◆ What the task asks: Without including any image, retype the records word for word.

===

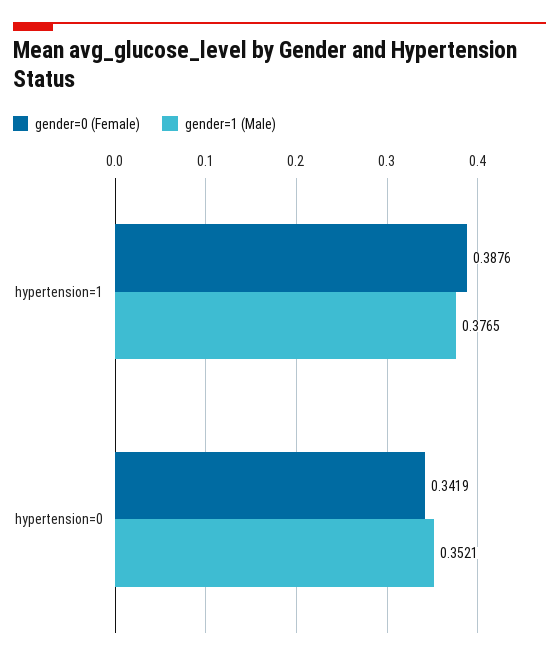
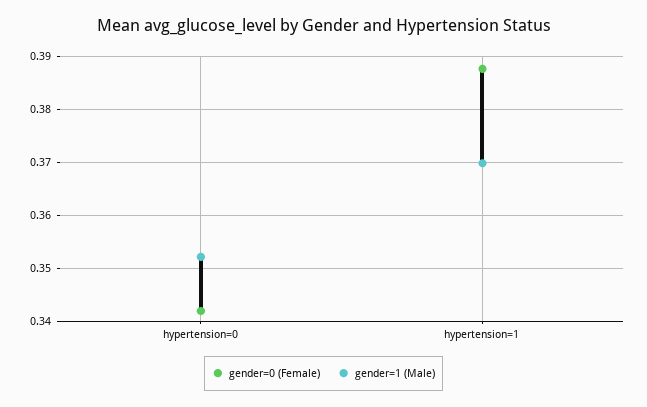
  {
    "gender=0 (Female)": {
      "hypertension=1": 0.3876,
      "hypertension=0": 0.3419
    },
    "gender=1 (Male)": {
-     "hypertension=1": 0.3765,
+     "hypertension=1": 0.37,
      "hypertension=0": 0.3521
    }
  }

===

◆ Answer box:
  {
    "gender=0 (Female)": {
      "hypertension=1": 0.3876,
      "hypertension=0": 0.3419
    },
    "gender=1 (Male)": {
-     "hypertension=1": 0.3765,
+     "hypertension=1": 0.37,
      "hypertension=0": 0.3521
    }
  }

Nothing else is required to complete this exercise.